Evaluate `int(log(sec^(-1)x)dx)/(xsqrt(x^(2)-1))dx`

To evaluate the integral \[ I = \int \frac{\log(\sec^{-1} x)}{x \sqrt{x^2 - 1}} \, dx, \] we will follow these steps: ### Step 1: Substitution Let \( t = \sec^{-1} x \). Then, the derivative of \( t \) with respect to \( x \) is given by: \[ \frac{dt}{dx} = \frac{1}{x \sqrt{x^2 - 1}} \implies dx = x \sqrt{x^2 - 1} \, dt. \] ### Step 2: Change of Variables Substituting \( t = \sec^{-1} x \) into the integral, we have: \[ I = \int \log(t) \, dt. \] ### Step 3: Integration by Parts To integrate \( \log(t) \), we will use integration by parts.

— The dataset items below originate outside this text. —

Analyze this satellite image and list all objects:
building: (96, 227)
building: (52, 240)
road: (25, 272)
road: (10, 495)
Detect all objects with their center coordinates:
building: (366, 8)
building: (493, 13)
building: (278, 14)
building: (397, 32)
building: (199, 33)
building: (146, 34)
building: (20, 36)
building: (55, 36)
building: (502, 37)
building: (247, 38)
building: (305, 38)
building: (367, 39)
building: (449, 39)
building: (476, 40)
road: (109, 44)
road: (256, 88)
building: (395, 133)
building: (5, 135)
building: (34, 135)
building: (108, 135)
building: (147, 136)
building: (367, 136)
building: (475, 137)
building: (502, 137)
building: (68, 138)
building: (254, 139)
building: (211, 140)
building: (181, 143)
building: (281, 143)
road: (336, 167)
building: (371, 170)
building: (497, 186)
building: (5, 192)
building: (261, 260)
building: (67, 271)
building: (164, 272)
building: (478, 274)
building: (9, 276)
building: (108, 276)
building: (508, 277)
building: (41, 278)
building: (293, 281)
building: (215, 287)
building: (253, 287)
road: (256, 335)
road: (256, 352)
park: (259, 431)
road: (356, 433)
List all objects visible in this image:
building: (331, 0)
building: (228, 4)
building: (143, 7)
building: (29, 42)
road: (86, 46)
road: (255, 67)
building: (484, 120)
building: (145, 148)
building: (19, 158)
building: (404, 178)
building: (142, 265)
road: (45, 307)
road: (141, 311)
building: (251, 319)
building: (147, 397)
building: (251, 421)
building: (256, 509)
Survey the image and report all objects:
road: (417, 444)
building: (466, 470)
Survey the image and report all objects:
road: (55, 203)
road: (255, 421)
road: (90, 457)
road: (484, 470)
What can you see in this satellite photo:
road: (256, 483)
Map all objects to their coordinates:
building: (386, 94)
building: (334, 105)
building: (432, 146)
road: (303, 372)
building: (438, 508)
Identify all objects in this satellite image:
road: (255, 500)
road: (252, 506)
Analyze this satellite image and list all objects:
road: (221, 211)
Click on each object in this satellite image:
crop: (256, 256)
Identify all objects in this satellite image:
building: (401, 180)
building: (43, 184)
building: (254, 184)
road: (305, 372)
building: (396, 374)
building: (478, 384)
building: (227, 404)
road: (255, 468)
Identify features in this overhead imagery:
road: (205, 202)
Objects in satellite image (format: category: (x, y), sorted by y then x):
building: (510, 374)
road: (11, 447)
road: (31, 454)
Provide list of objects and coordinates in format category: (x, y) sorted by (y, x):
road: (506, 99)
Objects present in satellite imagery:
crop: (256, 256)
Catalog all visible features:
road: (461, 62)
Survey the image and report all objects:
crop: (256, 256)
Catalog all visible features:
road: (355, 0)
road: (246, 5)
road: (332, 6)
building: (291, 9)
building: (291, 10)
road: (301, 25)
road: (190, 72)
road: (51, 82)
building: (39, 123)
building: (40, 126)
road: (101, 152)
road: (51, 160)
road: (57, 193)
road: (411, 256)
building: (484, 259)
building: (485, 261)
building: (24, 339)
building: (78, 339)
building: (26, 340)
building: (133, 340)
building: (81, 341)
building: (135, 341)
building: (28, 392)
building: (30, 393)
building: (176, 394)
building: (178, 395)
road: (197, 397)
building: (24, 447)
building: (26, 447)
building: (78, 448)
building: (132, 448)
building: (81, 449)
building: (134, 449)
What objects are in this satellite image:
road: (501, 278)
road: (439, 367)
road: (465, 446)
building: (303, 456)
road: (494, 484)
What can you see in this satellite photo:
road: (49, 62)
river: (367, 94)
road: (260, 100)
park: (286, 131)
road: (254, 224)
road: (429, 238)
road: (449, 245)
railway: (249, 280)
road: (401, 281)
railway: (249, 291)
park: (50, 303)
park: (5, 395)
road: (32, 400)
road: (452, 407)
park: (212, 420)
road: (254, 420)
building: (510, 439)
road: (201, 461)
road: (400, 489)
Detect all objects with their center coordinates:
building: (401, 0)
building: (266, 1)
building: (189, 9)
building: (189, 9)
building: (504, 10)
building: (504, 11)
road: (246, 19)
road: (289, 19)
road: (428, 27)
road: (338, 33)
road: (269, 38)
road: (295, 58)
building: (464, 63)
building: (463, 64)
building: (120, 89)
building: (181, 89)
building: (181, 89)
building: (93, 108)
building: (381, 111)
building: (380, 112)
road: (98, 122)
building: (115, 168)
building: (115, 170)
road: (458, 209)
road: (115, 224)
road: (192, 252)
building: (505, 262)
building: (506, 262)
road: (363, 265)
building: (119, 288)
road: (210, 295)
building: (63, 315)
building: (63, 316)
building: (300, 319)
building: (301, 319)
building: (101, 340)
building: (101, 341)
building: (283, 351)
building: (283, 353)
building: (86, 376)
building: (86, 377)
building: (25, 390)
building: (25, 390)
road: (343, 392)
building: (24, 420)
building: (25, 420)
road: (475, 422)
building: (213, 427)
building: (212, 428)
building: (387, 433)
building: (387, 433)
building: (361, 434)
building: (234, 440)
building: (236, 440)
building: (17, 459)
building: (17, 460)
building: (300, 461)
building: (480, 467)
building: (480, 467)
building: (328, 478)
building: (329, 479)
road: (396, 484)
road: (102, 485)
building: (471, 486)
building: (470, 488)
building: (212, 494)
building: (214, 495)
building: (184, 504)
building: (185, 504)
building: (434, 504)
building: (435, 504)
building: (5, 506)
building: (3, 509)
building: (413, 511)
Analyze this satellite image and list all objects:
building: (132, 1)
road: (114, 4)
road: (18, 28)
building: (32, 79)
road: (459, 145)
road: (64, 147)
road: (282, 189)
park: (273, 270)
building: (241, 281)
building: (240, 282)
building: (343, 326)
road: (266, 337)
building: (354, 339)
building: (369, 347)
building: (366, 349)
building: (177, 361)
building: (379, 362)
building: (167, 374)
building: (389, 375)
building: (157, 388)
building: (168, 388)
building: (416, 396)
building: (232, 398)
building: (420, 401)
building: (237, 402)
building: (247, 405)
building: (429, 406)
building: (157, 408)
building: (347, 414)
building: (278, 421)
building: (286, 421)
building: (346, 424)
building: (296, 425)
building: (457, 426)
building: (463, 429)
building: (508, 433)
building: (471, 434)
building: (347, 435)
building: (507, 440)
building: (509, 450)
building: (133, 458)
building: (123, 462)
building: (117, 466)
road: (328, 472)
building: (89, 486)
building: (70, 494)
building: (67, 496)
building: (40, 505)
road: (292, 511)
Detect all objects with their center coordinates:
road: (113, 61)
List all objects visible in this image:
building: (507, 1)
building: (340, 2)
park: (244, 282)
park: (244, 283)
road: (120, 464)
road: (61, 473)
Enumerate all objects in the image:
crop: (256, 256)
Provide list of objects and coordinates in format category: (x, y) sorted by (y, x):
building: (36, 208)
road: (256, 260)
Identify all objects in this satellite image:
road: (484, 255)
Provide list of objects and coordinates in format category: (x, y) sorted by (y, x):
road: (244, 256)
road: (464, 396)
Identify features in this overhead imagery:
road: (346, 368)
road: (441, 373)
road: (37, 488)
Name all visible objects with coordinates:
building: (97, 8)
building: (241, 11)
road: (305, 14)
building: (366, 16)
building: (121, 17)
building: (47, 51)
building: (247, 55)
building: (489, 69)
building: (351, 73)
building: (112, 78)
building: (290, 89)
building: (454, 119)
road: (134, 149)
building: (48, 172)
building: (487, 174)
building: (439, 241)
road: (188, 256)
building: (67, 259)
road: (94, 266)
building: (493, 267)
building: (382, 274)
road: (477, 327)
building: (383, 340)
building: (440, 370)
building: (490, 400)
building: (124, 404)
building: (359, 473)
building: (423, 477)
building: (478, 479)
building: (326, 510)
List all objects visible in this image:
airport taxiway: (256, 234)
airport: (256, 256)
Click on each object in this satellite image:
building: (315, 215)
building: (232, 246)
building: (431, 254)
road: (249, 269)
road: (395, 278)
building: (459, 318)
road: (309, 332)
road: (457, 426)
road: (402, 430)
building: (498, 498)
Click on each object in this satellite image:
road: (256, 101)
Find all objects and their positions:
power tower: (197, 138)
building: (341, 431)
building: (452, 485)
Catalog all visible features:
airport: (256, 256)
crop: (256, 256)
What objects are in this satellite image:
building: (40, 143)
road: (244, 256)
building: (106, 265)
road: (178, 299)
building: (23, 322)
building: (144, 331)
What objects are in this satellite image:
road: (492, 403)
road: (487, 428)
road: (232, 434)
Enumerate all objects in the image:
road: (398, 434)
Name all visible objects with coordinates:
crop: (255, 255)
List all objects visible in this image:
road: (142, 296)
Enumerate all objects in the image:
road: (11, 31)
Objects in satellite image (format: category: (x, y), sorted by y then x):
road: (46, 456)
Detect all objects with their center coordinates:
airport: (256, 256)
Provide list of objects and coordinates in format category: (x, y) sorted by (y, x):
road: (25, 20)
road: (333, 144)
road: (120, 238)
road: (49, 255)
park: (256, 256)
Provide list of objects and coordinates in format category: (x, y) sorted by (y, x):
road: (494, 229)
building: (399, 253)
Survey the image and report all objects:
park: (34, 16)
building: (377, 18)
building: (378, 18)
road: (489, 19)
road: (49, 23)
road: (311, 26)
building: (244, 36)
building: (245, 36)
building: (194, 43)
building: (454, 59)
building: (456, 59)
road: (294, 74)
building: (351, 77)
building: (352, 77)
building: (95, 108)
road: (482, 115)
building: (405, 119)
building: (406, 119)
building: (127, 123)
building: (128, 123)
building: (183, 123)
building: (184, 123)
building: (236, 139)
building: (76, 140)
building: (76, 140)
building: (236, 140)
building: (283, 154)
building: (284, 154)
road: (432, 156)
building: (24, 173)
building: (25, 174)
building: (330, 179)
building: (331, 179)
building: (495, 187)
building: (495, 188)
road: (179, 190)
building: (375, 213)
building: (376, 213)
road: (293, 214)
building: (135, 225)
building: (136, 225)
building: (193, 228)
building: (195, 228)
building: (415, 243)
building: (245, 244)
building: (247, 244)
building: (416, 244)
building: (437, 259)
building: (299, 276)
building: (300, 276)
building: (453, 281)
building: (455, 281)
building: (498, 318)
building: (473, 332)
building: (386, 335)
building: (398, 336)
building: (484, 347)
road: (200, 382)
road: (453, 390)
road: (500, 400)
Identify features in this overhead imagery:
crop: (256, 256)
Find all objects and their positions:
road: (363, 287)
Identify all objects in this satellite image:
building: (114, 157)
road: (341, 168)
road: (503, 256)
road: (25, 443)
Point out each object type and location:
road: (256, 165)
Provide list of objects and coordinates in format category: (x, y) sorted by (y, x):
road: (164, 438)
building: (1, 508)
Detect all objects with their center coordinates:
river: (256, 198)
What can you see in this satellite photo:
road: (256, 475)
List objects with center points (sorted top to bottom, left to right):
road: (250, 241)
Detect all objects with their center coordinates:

We set: - \( u = \log(t) \) and \( dv = dt \) - Then, \( du = \frac{1}{t} dt \) and \( v = t \) Using the integration by parts formula: \[ \int u \, dv = uv - \int v \, du, \] we get: \[ I = t \log(t) - \int t \cdot \frac{1}{t} \, dt = t \log(t) - \int dt. \] ### Step 4: Evaluate the Integral The integral \( \int dt \) is simply \( t \). Therefore, we have: \[ I = t \log(t) - t + C, \] where \( C \) is the constant of integration. ### Step 5: Substitute Back Now we substitute back \( t = \sec^{-1} x \): \[ I = \sec^{-1} x \log(\sec^{-1} x) - \sec^{-1} x + C. \] ### Final Result Thus, the final result for the integral is: \[ I = \sec^{-1} x \log(\sec^{-1} x) - \sec^{-1} x + C. \] ---